▶ Material provided
★ ★ ★ ★ ★ ★ ★

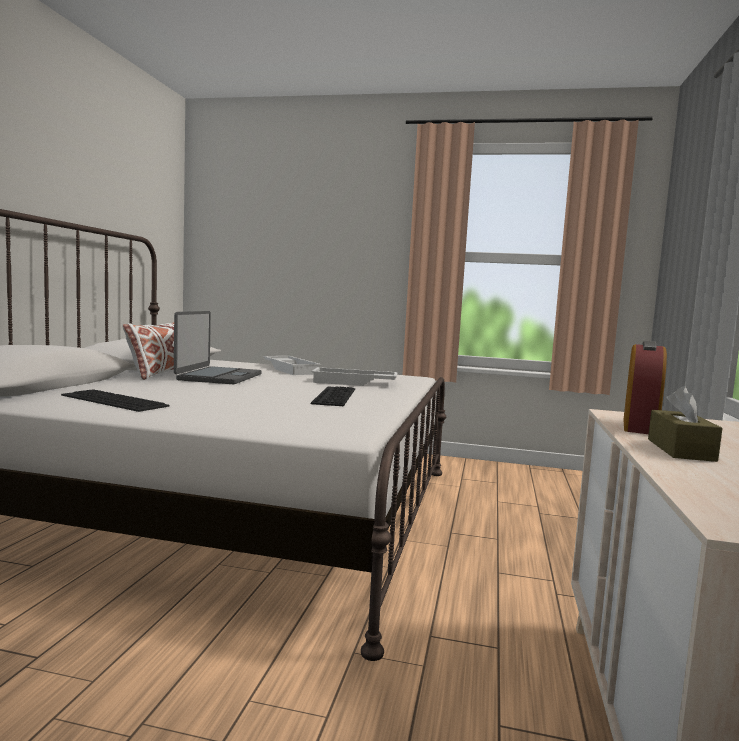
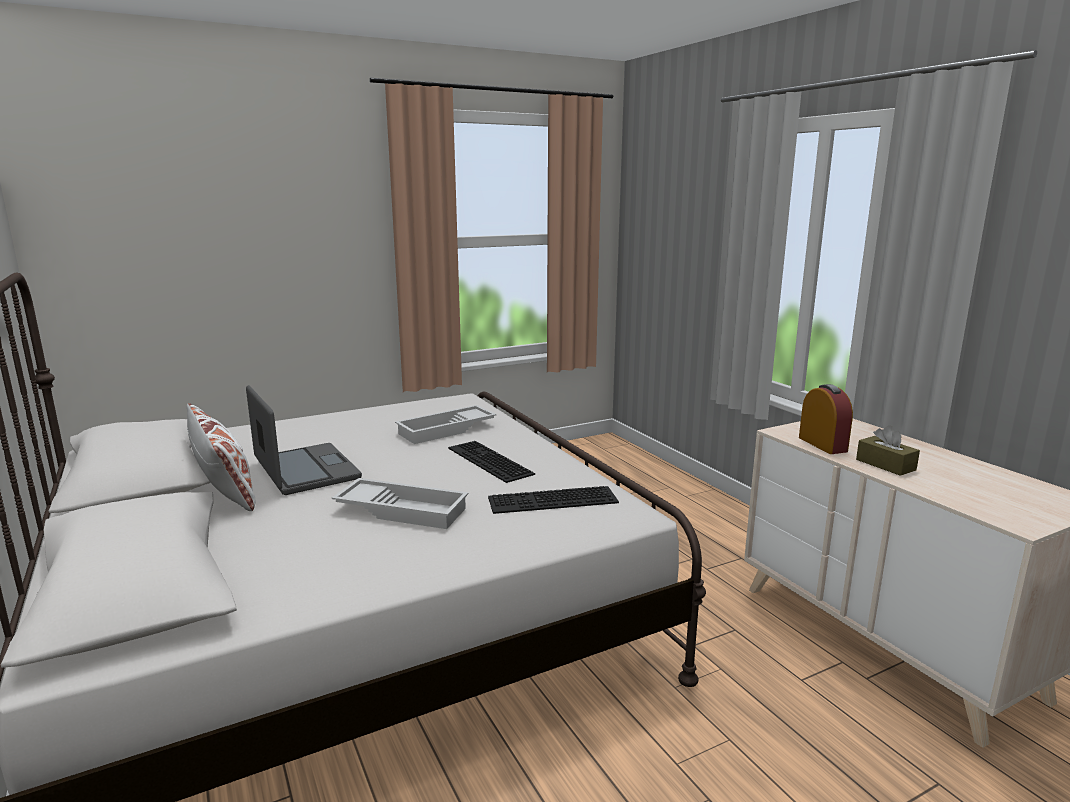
camera: 40 degrees left, 10 degrees up
keyboard [61,389,169,412] -> keyboard moved to [488,486,619,514]
white tray [263,356,321,375] -> white tray moved to [332,478,469,529]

★ ★ ★ ★ ★ ★ ★

▶ Problem statement
The line containing "keyboard [61,389,169,412] ->" and every line after it, through the last one above, should be written out word for word.

▶ Output for this exercise
keyboard [61,389,169,412] -> keyboard moved to [488,486,619,514]
white tray [263,356,321,375] -> white tray moved to [332,478,469,529]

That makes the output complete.